Diplomats say the Security Council is likely to vote on Friday in favor of a U.S. proposal to ask U.N. chief Ban Ki-moon and the Organization for the Prohibition of Chemical Weapons (OPCW), the global chemical weapons watchdog, to assemble a team of investigators to lay blame for toxic gas attacks in Syria.
While Russia and the United States have failed to agree on a way to end the Syrian conflict, they agreed on eliminating its declared chemical weapon stockpile.

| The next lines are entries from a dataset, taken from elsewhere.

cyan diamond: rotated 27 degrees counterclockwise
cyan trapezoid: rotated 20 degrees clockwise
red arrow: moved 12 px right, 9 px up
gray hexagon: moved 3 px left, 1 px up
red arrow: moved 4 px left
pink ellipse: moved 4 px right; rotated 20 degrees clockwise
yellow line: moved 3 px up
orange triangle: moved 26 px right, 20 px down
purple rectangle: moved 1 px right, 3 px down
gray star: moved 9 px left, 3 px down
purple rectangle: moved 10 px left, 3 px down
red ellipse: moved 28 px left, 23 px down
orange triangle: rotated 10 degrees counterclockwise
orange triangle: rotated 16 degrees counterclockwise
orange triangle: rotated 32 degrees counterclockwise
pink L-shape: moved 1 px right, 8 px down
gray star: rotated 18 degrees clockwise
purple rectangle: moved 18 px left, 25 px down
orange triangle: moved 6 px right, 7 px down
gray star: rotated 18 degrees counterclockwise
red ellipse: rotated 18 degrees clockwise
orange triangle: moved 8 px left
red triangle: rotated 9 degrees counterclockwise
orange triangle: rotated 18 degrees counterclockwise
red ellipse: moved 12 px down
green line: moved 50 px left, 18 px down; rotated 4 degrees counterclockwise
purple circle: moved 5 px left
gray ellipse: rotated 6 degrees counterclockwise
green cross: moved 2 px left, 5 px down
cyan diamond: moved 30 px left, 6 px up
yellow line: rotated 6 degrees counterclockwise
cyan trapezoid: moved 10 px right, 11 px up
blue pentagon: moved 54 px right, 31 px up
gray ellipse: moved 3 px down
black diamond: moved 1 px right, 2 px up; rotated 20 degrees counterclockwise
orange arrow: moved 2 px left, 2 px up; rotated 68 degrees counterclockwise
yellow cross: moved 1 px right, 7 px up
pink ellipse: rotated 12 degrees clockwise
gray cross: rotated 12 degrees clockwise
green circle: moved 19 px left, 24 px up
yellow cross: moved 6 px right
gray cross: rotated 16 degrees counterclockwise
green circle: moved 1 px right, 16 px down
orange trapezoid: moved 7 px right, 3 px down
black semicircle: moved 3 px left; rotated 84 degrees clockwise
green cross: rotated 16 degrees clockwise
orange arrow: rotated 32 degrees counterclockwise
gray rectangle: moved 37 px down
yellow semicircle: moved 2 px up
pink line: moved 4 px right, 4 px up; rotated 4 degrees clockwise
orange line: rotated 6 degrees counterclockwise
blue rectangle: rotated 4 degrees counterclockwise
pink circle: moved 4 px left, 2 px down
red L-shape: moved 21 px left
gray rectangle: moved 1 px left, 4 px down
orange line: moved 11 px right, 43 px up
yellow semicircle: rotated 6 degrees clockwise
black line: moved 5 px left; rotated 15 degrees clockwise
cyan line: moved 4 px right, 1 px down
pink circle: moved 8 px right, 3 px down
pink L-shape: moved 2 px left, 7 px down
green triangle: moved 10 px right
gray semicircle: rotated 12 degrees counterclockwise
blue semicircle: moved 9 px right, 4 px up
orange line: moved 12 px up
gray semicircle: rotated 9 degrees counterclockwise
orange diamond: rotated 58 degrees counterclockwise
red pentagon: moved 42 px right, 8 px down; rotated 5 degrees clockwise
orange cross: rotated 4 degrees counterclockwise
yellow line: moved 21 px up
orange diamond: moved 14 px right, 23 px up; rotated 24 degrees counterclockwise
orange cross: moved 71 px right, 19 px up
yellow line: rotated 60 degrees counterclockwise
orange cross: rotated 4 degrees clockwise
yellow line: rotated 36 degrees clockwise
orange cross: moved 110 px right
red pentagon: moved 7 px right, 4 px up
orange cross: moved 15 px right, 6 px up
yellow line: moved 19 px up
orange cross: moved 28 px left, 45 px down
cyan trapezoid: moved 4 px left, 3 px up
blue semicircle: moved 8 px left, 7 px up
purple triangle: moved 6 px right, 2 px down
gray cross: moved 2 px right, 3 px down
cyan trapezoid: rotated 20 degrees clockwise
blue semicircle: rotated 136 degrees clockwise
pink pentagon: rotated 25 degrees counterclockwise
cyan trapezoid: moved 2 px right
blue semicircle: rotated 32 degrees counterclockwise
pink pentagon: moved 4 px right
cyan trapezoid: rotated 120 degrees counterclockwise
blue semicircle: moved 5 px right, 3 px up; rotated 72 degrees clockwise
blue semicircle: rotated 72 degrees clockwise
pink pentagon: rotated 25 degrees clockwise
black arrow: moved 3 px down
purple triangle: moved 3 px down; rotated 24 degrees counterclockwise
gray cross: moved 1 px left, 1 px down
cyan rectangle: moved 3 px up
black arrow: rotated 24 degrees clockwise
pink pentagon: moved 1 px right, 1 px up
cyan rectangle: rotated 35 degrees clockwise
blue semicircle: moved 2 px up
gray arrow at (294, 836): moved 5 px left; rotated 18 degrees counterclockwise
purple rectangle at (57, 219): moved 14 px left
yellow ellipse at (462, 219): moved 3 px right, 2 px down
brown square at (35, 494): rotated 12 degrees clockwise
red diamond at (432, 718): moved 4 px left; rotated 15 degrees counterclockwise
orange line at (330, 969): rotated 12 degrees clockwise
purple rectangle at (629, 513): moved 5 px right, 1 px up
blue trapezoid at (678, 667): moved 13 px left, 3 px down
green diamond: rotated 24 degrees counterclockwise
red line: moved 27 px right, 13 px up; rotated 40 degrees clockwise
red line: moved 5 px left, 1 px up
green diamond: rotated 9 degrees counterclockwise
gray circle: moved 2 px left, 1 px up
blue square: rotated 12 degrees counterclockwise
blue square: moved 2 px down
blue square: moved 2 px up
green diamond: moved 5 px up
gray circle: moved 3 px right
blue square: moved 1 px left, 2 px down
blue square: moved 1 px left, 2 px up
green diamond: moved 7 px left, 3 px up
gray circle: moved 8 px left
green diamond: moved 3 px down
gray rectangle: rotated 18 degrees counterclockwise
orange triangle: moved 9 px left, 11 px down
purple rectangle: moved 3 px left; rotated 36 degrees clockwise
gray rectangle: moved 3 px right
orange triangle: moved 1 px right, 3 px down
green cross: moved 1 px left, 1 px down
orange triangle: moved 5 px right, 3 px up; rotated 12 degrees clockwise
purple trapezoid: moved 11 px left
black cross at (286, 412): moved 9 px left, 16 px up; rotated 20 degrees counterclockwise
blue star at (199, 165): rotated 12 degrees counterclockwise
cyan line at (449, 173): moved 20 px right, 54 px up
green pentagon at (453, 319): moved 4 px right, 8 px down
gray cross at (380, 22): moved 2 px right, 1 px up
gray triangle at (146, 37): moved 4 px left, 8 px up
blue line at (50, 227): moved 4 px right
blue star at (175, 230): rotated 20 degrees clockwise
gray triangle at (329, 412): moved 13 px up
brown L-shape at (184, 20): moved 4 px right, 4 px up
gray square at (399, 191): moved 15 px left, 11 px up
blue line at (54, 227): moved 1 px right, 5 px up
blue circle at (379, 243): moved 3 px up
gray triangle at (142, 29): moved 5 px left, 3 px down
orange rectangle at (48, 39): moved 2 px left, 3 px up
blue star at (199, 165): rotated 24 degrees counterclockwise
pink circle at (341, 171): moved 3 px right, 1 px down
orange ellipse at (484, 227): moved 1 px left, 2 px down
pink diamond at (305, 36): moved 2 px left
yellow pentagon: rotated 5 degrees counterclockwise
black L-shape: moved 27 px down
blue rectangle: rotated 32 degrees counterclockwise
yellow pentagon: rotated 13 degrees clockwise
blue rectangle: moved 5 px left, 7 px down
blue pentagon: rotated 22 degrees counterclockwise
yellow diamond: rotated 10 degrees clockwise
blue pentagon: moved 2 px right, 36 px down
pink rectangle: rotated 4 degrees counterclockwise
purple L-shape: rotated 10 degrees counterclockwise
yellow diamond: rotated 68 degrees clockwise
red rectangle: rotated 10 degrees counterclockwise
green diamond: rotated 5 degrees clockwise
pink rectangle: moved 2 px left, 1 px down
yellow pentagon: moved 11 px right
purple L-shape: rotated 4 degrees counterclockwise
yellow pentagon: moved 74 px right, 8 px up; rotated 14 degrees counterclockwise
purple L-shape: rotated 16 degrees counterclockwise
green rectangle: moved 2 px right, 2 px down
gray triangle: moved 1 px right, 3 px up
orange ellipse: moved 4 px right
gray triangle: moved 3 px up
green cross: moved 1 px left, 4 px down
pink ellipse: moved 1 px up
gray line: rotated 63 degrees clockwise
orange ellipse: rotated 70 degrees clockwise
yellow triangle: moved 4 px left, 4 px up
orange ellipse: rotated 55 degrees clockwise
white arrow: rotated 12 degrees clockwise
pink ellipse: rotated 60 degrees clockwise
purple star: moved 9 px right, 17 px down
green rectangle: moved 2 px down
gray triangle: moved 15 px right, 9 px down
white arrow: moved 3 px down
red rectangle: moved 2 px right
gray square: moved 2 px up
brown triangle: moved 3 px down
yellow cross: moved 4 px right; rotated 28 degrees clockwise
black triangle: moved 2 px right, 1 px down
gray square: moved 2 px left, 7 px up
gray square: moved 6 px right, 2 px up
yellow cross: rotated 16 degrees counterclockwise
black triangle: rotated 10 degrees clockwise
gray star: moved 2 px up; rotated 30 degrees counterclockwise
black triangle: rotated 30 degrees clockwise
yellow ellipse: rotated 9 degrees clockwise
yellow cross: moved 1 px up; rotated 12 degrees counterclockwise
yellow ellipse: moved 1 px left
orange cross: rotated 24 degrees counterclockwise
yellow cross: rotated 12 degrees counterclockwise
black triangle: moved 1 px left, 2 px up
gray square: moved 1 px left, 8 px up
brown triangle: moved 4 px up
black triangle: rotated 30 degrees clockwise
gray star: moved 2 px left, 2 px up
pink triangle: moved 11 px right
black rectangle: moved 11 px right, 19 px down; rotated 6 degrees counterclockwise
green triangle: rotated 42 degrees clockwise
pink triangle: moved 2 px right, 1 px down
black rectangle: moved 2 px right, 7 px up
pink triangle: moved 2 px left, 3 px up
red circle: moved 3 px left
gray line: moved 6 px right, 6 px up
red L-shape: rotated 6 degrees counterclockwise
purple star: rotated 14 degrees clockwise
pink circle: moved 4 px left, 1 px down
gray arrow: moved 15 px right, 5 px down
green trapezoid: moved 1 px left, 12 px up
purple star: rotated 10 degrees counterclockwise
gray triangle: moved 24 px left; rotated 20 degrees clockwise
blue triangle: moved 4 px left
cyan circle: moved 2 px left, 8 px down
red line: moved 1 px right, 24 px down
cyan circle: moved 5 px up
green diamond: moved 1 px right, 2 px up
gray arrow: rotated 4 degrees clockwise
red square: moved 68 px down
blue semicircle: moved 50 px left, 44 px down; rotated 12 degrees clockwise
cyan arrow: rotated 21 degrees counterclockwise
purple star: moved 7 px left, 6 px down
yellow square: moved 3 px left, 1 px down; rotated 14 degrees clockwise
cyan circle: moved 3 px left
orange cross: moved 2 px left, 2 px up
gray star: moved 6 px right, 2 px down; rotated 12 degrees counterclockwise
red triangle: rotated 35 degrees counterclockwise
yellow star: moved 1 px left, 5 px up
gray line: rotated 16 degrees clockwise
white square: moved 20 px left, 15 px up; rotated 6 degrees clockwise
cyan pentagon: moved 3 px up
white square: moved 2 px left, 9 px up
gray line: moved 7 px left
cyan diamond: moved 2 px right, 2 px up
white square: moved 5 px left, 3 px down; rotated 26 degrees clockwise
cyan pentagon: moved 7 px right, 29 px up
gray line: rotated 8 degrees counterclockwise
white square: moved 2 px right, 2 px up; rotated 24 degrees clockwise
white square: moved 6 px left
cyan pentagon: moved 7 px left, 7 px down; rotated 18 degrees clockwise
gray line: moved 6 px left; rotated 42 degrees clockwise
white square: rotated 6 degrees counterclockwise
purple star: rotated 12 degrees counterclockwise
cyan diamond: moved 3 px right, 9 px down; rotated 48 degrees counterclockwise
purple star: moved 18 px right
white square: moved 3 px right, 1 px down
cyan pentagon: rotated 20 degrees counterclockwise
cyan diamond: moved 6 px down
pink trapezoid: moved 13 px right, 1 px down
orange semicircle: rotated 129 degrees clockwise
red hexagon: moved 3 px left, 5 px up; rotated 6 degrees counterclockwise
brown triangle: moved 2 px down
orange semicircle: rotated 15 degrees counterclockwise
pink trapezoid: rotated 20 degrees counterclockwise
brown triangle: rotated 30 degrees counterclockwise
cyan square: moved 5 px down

The U.S. has been pressing the Security Council to ensure accountability for an increasing number of alleged chlorine attacks.
After a chemical weapon attack on a Damascus suburb that killed hundreds of civilians on Aug. 21, 2013, a U.S.-Russian agreement led to a Security Council resolution the following month ordering the destruction of Syria's chemical weapons, precursors and the equipment to produce the deadly agents.
The Syrian government's support for the resolution and decision to join the OPCW warded off possible U.S. military strikes in the aftermath of the attack, which Damascus denied carrying out.
Syria's declared stockpile of 1,300 metric tons of chemicals has been destroyed, but the OPCW is still investigating possible undeclared chemical weapons.
Chlorine is not a banned agent used in chemical weapons, like sarin or ricin, but it is toxic. Its use in attacks in Syria started being reported last year.
In March the Security Council approved a U.S.-drafted resolution that condemns the use of toxic chemicals such as chlorine in Syria and threatens measures, including sanctions, in case of violations.